DIRECTIVE ->
For each line below, check for the word "este", then state how many lines contain it, with no other output.

Saved entries:

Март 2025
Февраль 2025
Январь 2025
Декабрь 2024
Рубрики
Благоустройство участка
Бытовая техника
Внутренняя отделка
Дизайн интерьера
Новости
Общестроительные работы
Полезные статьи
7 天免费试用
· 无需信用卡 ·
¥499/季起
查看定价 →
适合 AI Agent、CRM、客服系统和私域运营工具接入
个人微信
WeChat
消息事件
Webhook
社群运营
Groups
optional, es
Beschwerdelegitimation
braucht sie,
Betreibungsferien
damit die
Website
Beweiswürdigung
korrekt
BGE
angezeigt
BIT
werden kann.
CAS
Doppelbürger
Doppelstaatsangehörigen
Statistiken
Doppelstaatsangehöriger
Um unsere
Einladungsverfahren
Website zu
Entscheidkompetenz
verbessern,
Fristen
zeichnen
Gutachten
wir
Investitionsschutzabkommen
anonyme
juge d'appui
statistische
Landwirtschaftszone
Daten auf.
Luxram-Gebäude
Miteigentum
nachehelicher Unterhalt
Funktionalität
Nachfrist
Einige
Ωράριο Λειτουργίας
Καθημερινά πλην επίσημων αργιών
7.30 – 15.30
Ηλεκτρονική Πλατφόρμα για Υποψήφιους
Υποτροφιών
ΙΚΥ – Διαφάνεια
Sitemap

---

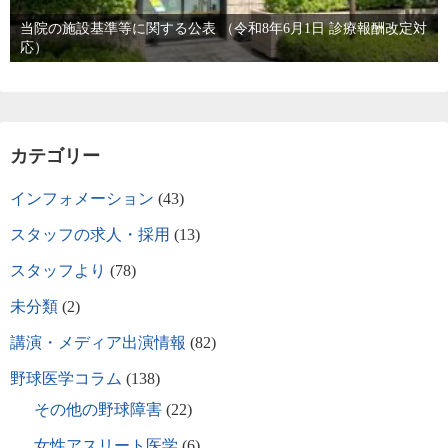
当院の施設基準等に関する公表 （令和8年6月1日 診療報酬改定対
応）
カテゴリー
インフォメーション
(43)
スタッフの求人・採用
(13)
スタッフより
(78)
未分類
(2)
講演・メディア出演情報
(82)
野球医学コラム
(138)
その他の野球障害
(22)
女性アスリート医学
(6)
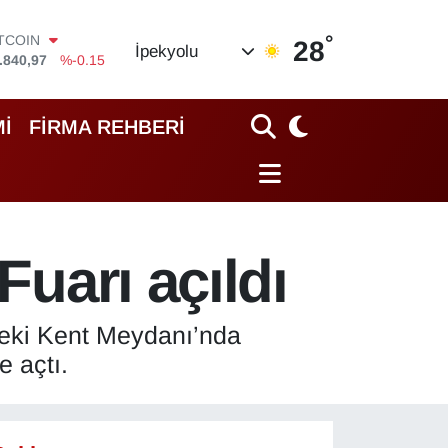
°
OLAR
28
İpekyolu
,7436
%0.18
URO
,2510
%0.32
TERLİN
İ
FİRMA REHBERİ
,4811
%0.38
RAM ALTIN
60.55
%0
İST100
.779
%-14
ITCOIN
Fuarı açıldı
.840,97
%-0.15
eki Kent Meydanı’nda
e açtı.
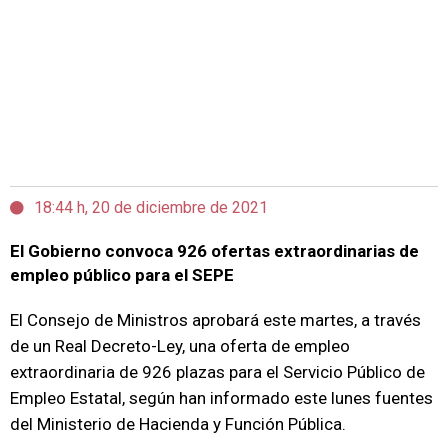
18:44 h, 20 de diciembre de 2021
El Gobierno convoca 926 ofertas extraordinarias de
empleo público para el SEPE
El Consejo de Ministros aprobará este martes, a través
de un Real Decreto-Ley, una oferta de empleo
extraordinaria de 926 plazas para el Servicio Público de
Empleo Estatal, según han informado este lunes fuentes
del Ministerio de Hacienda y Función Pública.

TASK RESULT ->
2